Comparative Example D was a grade 50 disc commercially available from 3M Company, St. Paul, Minn., under the trade designation “Regal Resin Bond” fibre disc, number 3M983C.
Comparative Example E was made according to the General Preparation Procedure set forth above with grade 50 mineral on a 0.76 mm thick vulcanized fibre backing having no raised portions thereon. The weight of the make coat was about 1.6 grams, mineral was about 10 grams, and the size resin was about 5 to 6 grams per disc.
Example 7 was prepared according to the General Preparation Procedure set forth above. The diameter of the raised portions were about 2.2 centimeters in diameter, and were spaced circumferential around the perimeter of the disc. There were 29 raised portions on the disc. The weight of the make coat was about 1.6 grams, mineral was about 10 grams, and the size resin was about 5 to 6 grams per disc.

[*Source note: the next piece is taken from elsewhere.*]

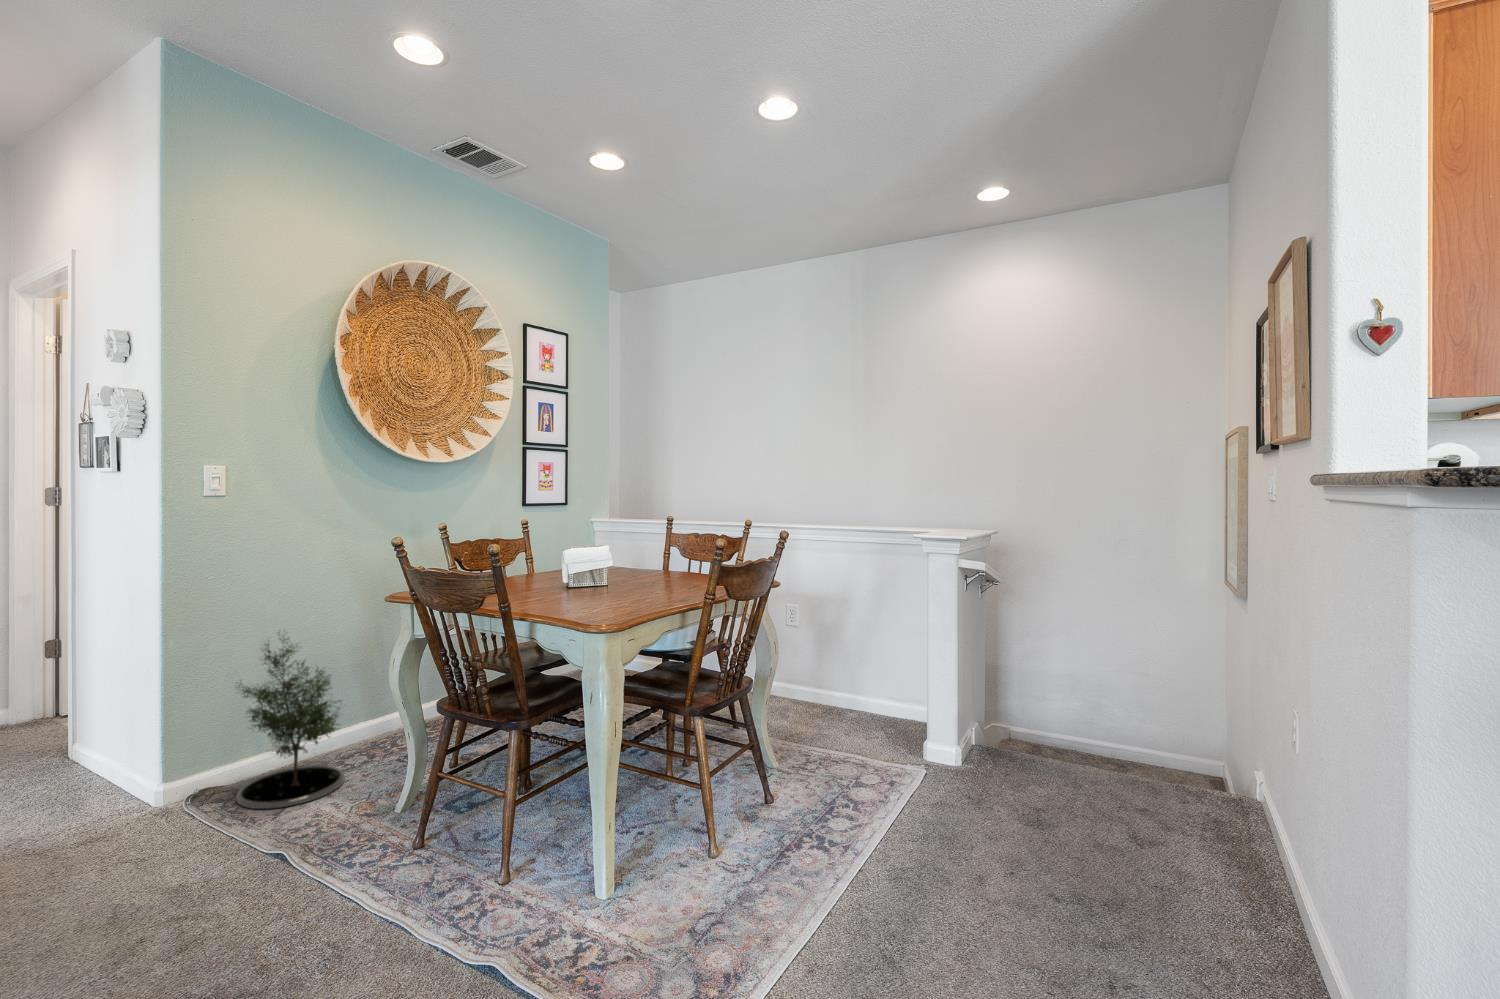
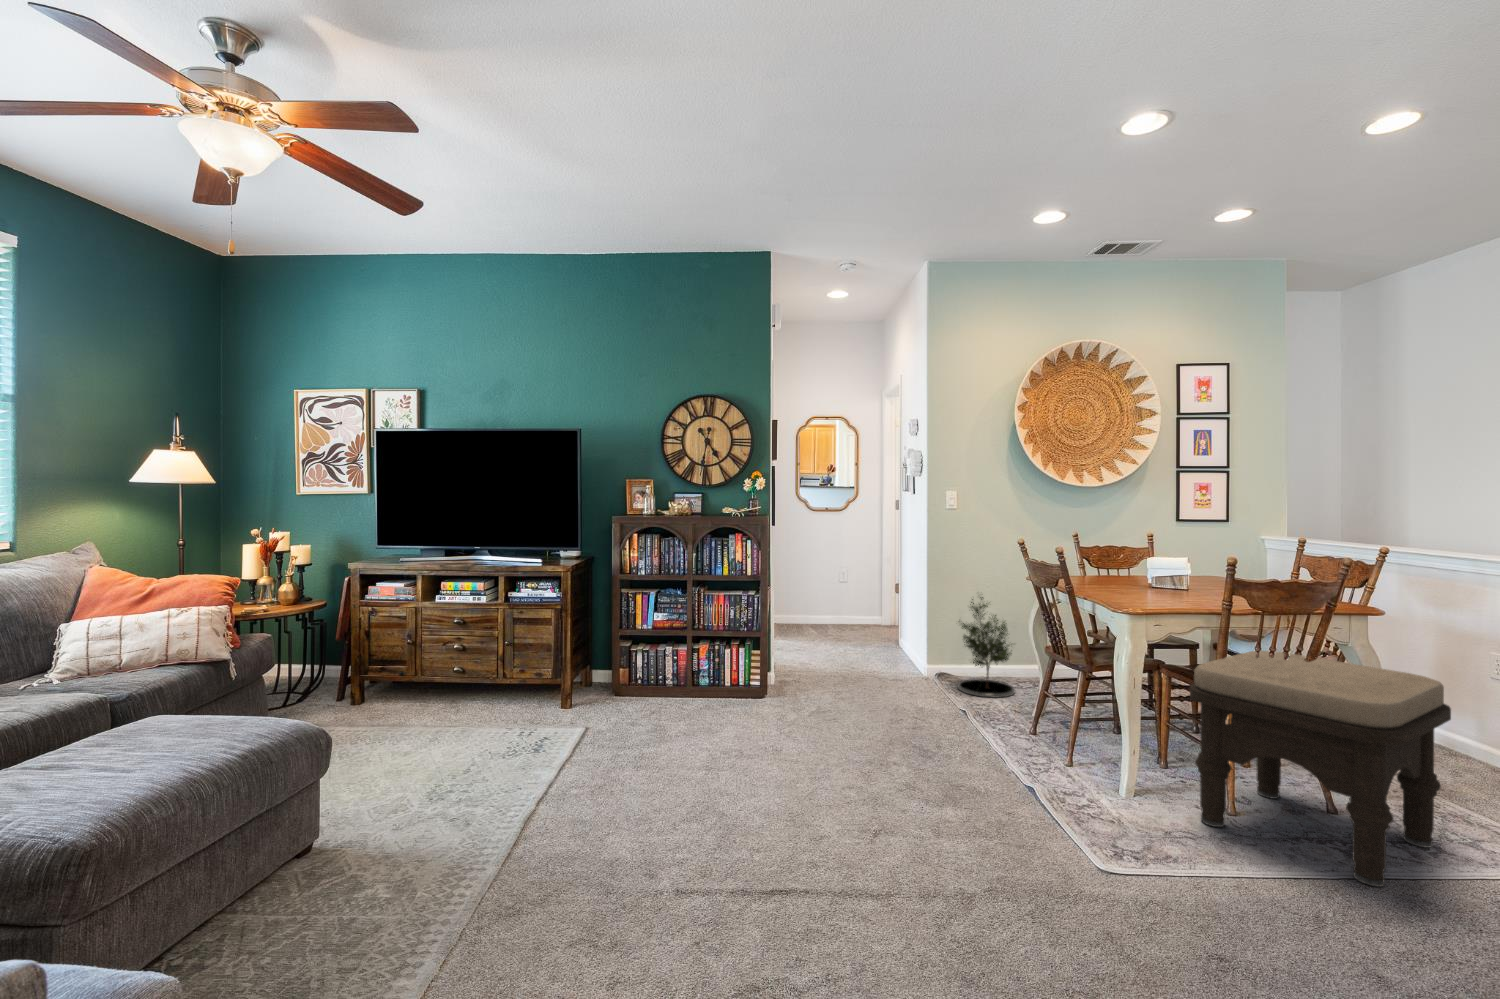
ottoman: none [689,648,902,897] -> present [1190,650,1451,887]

In the Example 7 test, while the surface area of the raised portions were only 41.6% of the ground area of the conventional discs (Comparative D and Comparative E), a review of Table 4 reveals that the amount of product cut by Example 7 is actually greater than the amounts cut by either Comparative D or Comparative E. In fact, Example 7 cut 111% more than Comparative E to a equal time endpoint. The initial cut rate for Example 7 was 73.6 grams/min, for Comparative Example D was 77.3, and for Comparative E was 79.6 grams/min. However, surprisingly, the final cut rate for Example 7 was approximately 32.2 grams/minute versus the cut rate for Comparative D and Comparative E of approximately 7.1 grams/minute and approximately 14.0 grams per minute, respectively. Therefore, a disc according to the present invention with raised portions as described above actually cuts more product with less raw material used in the manufacture of the disc than the grinding discs currently used on the market.
A disc 10 according to the present invention has numerous other advantages over the grinding discs currently used. For instance, the disc 10 of the present invention offers improved flexibility and may eliminate the need for final flexing. Furthermore, once the raised portions 20 on the disc 10 have worn down through use, the remaining part of the raised portions 20 can be removed from the disc 10. Then, the disc 10 can be recoated with abrasive material thereby recycling the disc 10 for further use without the need for excessive additional material.
Although the present invention has been described with reference to preferred embodiments, workers skilled in the art will recognize that changes may be made in form and detail without departing from the spirit and scope of the invention.